### Exercise passage
It was our hypothesis that thrombus aspiration would be associated with a greater benefit among patients presenting early owing to a larger amount of viable myocardium at risk and the thrombus being more amenable to removal with manual thrombectomy. Although there were greater reductions in distal embolization in those with shorter ischemic times, this did not translate into reductions in the no reflow and clinical outcomes. This is an important finding because improvements in surrogate angiographic outcomes may not always translate into improvements in clinical outcomes.
Several large trials have examined the effects of aspiration thrombectomy on CV mortality and stroke among patients with STEMI undergoing primary PCI.6,9,10,11,12,13 An individual patient meta-analysis of 3 major studies on thrombus aspiration in STEMI (TOTAL, TASTE [Thrombus Aspiration in ST-Elevation Myocardial Infarction in Scandinavia], and TAPAS [Thrombus Aspiration During Percutaneous Coronary Intervention in Acute Myocardial Infarction]), with a combined total of 18 306 patients, showed no benefit of routine thrombus aspiration associated with CV mortality.14 In a subgroup analysis by symptom onset less than 6 hours, 6 to 12 hours, and more than 12 hours, thrombus aspiration was not beneficial for CV mortality in any of these subgroups, which is consistent with our findings.
This analysis from the TOTAL trial showed that both total ischemic time and FMC-to-device times were independent factors associated with CV mortality. These findings are consistent with the published literature both in the fibrinolytic era and in the era of primary PCI.3,15,16,17 De Luca et al1 reported that time delay to treatment was definitely associated with 1-year mortality.
With improvement in systems of care and prehospital activation, FMC-to-device times have decreased significantly.2 Current guidelines recommend a FMC-to-device time of 90 minutes or less to 120 minutes for primary PCI, which is consistent with our study that demonstrated increased mortality when FMC-to-device time is delayed.18,19,20
We found that patients with longer ischemic times were more likely to be older and female and have diabetes. Further studies are needed to assess the reasons for this finding and how this disparity gap for age and sex, in particular, can be improved.

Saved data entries
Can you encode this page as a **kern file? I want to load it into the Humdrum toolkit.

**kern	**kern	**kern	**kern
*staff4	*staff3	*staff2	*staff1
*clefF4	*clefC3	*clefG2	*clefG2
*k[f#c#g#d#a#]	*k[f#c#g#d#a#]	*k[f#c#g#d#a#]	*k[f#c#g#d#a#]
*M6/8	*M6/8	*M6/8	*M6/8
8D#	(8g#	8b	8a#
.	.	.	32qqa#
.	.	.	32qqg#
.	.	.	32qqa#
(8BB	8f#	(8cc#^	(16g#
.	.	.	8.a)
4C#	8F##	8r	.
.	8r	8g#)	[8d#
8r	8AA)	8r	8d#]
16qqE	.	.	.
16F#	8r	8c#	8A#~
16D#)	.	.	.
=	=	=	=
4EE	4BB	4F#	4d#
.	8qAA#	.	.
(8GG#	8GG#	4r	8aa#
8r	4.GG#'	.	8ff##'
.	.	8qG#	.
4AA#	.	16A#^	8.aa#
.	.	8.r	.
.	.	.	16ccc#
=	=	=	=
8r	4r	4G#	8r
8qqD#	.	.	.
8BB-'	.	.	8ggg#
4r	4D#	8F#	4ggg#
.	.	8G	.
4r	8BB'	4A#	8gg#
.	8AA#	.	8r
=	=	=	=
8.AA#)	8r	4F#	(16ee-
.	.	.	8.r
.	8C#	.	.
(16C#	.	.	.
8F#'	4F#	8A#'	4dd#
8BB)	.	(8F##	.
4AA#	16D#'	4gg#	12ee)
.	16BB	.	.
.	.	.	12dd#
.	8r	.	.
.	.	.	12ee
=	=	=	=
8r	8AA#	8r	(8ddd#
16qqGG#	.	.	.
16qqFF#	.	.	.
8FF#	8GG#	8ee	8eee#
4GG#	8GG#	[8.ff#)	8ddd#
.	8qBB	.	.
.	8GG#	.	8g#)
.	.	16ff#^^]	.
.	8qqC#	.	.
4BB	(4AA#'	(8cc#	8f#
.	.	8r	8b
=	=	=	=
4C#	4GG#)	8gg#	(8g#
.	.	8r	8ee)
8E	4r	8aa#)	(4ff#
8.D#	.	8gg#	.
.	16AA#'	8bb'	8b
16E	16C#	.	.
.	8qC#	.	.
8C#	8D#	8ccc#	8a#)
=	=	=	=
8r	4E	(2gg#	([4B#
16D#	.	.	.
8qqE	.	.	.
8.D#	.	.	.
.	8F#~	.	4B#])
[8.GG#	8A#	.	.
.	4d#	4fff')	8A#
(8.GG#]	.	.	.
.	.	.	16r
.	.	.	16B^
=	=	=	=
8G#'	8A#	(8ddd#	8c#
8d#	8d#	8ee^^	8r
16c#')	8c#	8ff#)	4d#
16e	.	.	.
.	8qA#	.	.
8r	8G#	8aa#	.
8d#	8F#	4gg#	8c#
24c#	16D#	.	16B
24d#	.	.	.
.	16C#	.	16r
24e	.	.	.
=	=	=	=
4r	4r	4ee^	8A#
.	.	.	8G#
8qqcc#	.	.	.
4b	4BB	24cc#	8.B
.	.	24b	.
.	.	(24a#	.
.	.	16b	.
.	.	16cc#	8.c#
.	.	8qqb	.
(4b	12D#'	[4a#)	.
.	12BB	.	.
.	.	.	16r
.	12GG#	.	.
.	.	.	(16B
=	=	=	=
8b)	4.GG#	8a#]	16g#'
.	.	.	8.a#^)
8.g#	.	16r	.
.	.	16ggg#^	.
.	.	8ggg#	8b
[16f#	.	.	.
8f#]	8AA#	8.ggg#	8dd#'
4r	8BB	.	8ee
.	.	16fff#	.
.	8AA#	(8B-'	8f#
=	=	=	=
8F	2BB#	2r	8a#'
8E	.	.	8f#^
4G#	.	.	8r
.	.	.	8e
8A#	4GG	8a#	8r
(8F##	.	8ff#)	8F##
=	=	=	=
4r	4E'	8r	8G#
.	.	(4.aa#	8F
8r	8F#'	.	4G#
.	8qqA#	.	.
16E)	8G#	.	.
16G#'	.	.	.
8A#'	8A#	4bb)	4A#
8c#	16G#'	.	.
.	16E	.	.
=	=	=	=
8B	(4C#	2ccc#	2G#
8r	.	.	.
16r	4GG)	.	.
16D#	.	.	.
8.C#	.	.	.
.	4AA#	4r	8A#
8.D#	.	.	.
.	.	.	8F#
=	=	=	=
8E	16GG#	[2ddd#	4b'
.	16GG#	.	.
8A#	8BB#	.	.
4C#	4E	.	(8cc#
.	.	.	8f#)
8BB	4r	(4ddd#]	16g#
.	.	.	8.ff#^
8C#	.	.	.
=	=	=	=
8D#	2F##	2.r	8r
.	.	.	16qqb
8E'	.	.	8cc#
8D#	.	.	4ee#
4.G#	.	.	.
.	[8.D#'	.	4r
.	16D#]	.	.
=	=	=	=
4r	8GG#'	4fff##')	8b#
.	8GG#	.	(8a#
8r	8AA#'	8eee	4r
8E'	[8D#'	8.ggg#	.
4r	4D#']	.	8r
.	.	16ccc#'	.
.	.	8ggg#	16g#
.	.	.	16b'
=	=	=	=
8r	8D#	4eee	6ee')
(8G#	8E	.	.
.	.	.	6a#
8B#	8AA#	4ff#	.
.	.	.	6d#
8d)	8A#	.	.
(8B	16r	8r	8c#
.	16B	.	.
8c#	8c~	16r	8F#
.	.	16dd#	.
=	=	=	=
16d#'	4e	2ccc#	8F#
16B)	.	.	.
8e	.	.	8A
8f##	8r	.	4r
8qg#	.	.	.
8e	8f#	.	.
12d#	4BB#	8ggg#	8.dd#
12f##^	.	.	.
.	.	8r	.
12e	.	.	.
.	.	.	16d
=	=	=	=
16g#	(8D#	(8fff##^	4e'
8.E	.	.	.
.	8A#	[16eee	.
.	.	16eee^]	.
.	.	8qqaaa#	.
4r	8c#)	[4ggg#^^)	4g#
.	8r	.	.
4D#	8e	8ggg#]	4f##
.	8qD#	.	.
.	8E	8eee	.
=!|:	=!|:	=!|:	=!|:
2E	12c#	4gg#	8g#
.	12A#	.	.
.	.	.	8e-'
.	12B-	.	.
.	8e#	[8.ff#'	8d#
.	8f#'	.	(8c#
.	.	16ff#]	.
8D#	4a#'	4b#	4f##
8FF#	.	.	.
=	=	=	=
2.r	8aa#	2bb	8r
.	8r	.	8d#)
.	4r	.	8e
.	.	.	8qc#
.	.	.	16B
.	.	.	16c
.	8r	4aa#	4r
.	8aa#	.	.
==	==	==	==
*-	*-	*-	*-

### List of tasks
[1] According to the thrombus aspiration passage, which patients were more likely to have longer ischemic times?
[2] Retype the part of the thrombus aspiration passage that begins at the words "With improvement in" and ends after the words "can be improved.".
[3] Continue the thrombus aspiration passage, picking up after its last sentence.

### Answers to the tasks
[1] Patients who were older, female, or had diabetes were more likely to have longer ischemic times.

[2]
With improvement in systems of care and prehospital activation, FMC-to-device times have decreased significantly.2 Current guidelines recommend a FMC-to-device time of 90 minutes or less to 120 minutes for primary PCI, which is consistent with our study that demonstrated increased mortality when FMC-to-device time is delayed.18,19,20
We found that patients with longer ischemic times were more likely to be older and female and have diabetes. Further studies are needed to assess the reasons for this finding and how this disparity gap for age and sex, in particular, can be improved.

[3]
In this modern primary PCI trial, we found a stepwise increase in mortality with increasing total ischemic time and FMC-to-device time. Not only was CV mortality increased, but heart failure was also increased. Thrombus burden was not different between patients with short ischemic times and those with longer ischemic times. Given the high mortality rate, new therapies are needed to target the high-risk population of patients with longer ischemic times.
Limitations
This study has some limitations. First, this analysis is from a randomized clinical trial that required consent. As a result, there is inevitably a selection bias that excludes patients who are very sick and unable to provide consent. Second, patients with symptom onset of up to 12 hours were included in the trial. We thus have no data on patients presenting beyond 12 hours of symptom onset. A third limitation is that the subgroup analyses were not prespecified and should only be considered hypothesis generating.
Conclusions
Thrombus aspiration was not associated with an improvement in clinical outcomes among patients with STEMI, irrespective of the duration of ischemic time. Furthermore, in today’s current STEMI era, both total ischemic time and FMC-to-device time continue to be important factors associated with CV mortality.